(Dataset entries)
□ □ □ □ □ □ □

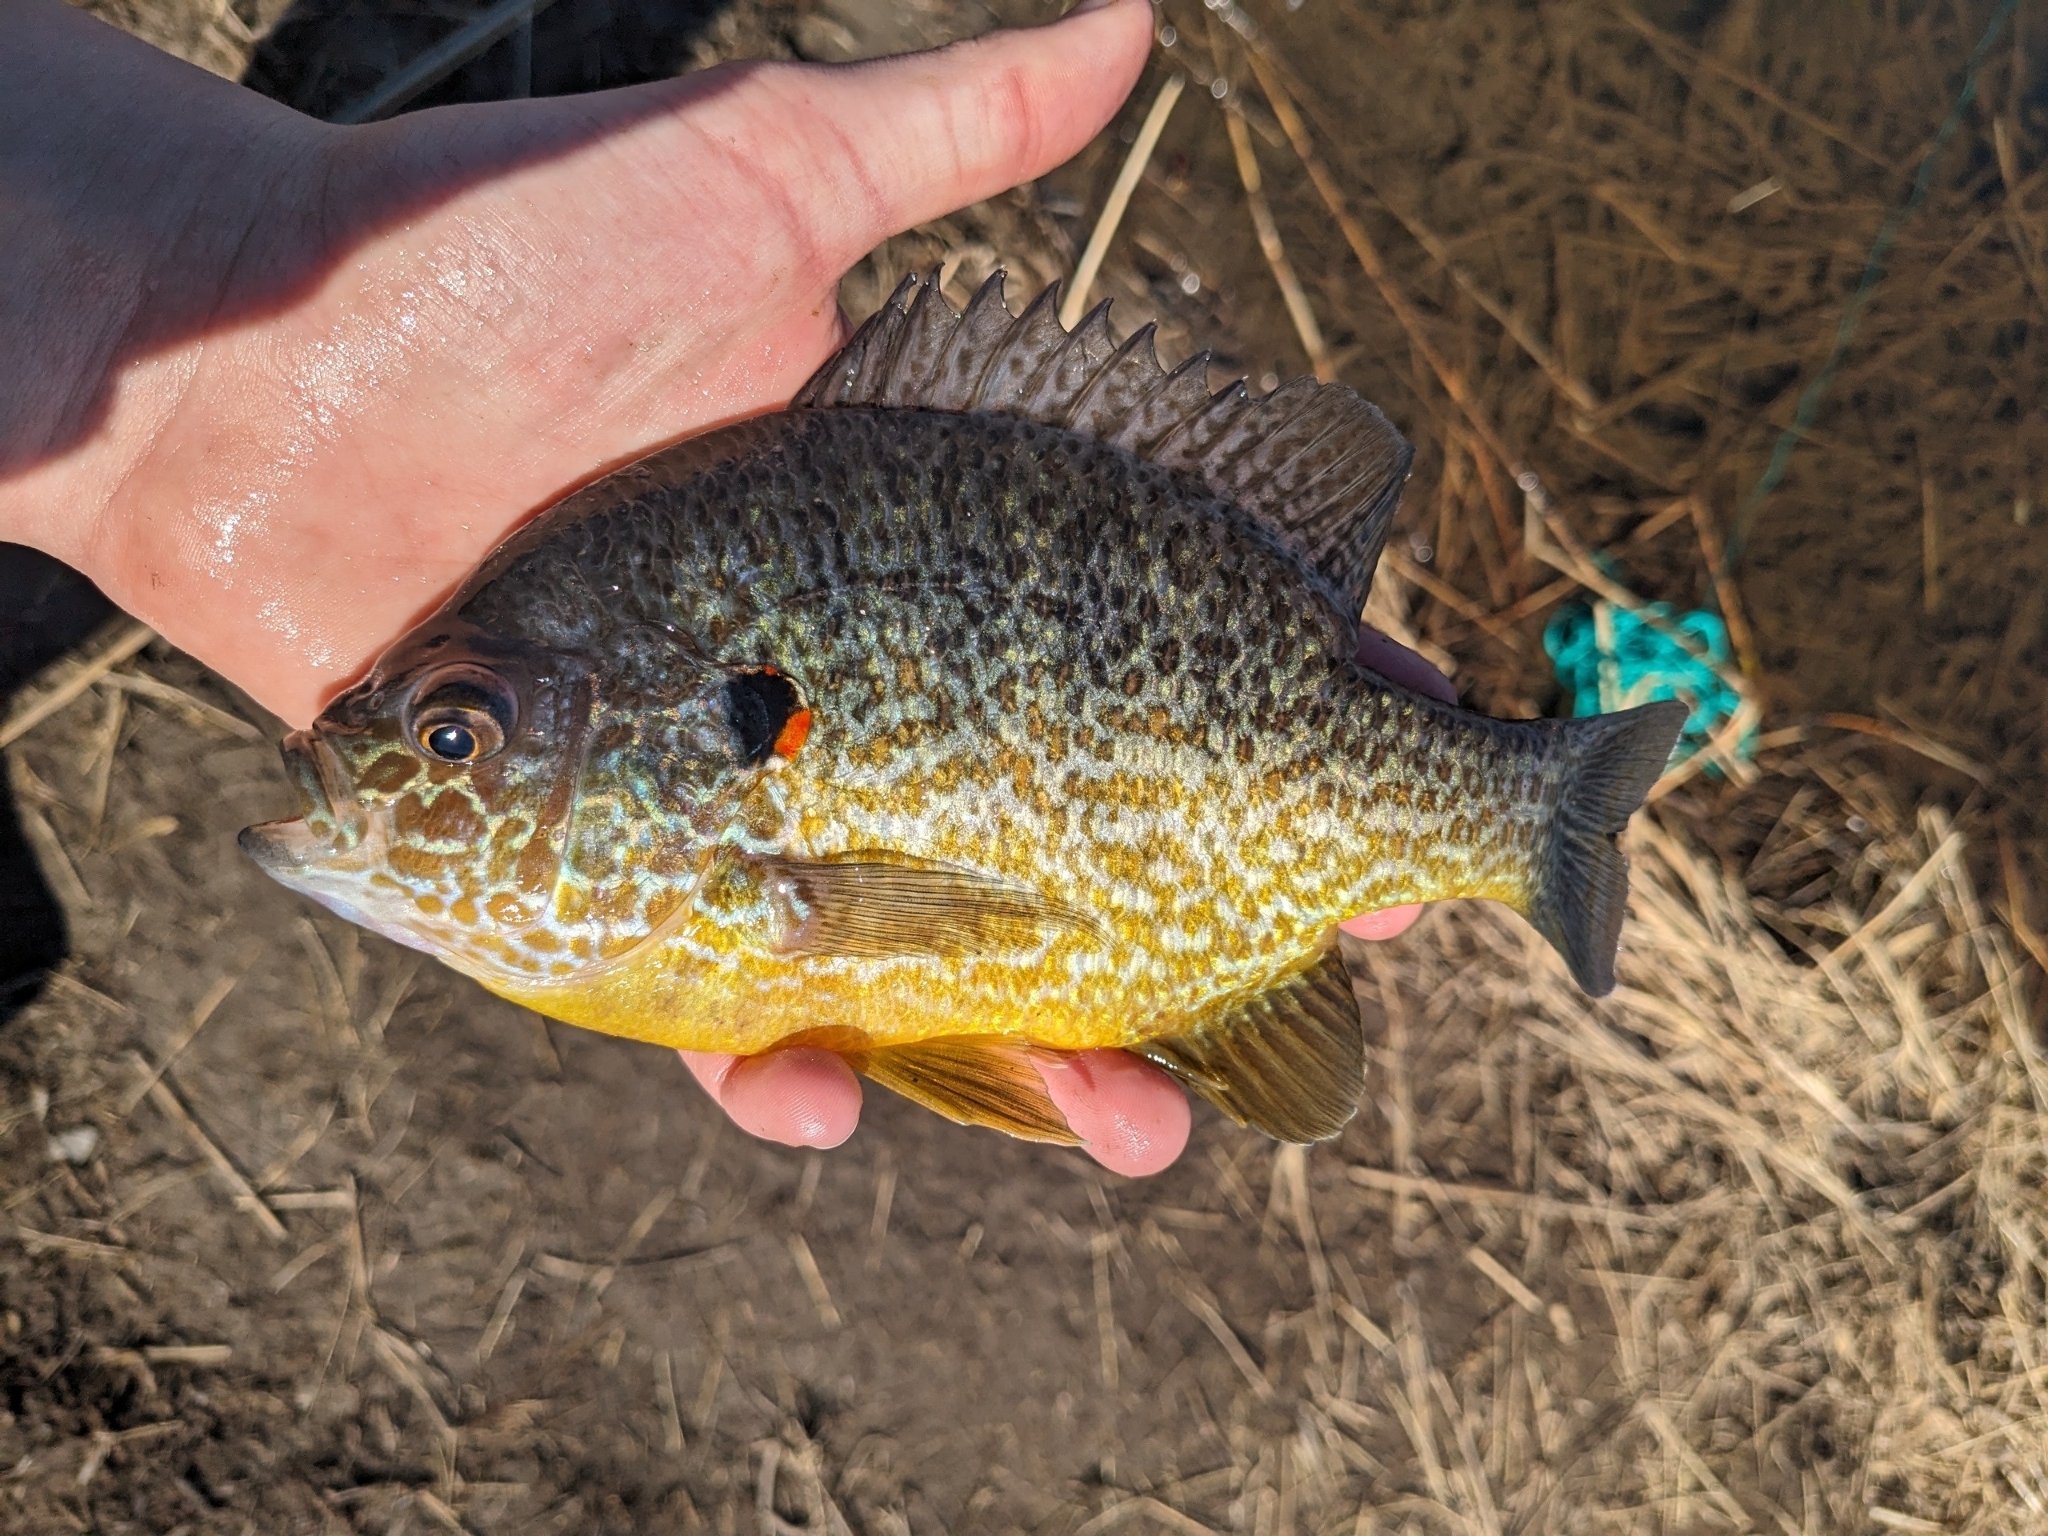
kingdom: Animalia
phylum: Chordata
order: Perciformes
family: Centrarchidae
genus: Lepomis
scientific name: Lepomis gibbosus
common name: Pumpkinseed
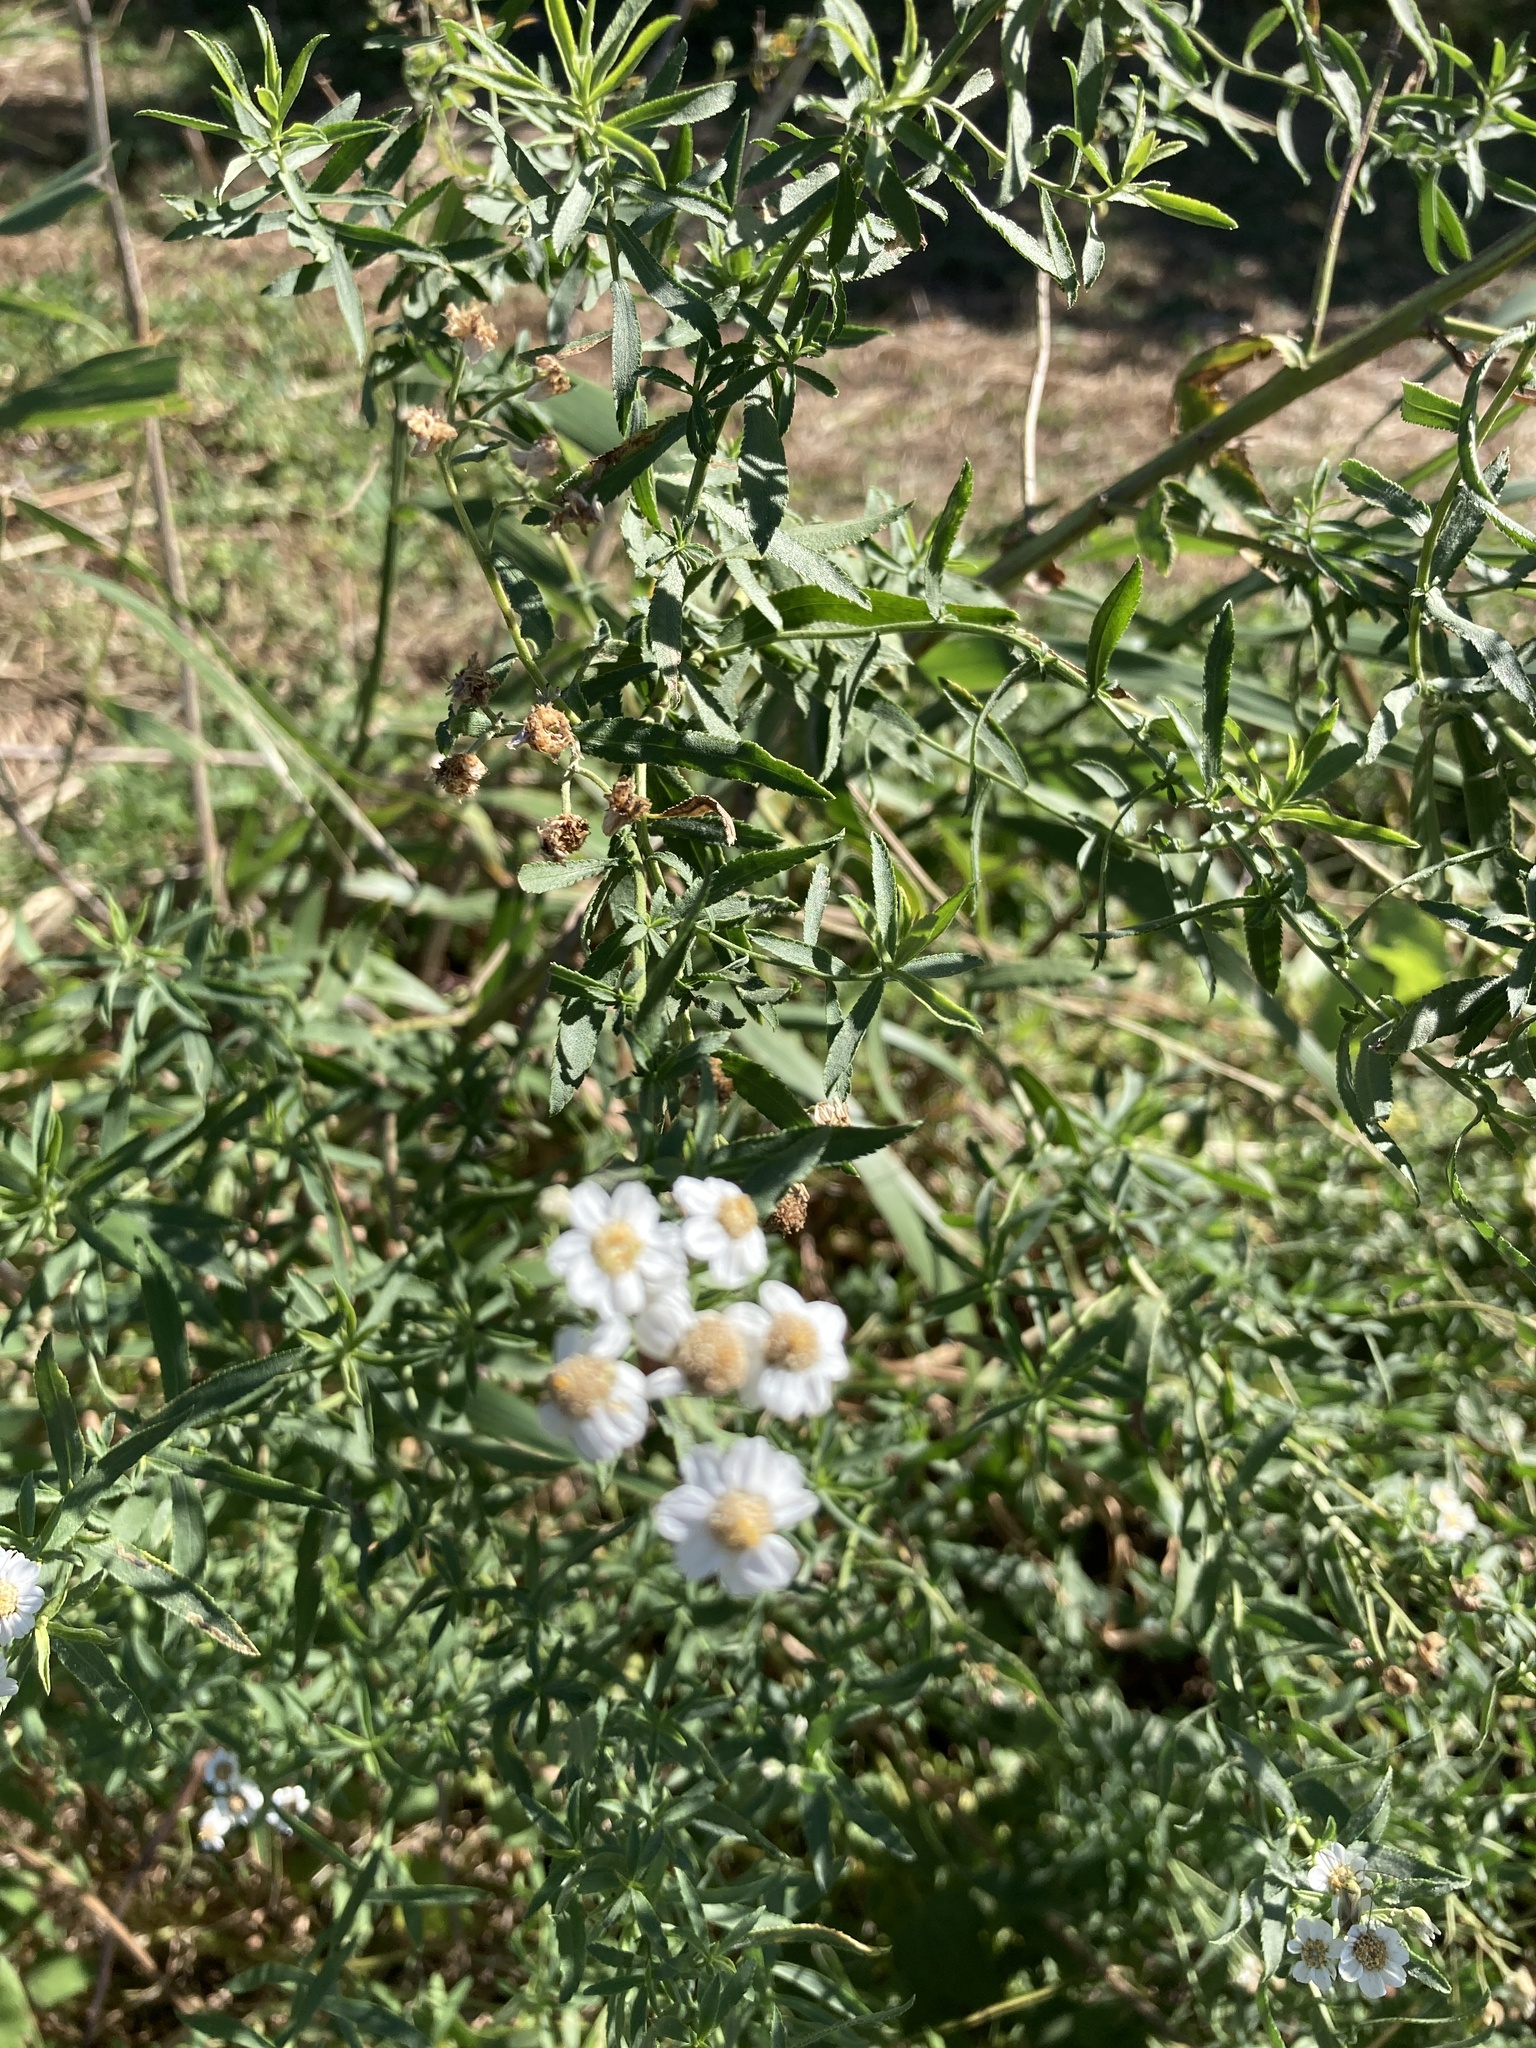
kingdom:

□ □ □ □ □ □ □

_EXERCISE DIRECTIONS_
Recast every line of the listing above as a JSON list of strings, one string per line, leaving out blank lines and the pictures.

_EXERCISE ANSWER_
[
  "kingdom: Animalia",
  "phylum: Chordata",
  "order: Perciformes",
  "family: Centrarchidae",
  "genus: Lepomis",
  "scientific name: Lepomis gibbosus",
  "common name: Pumpkinseed",
  "kingdom:"
]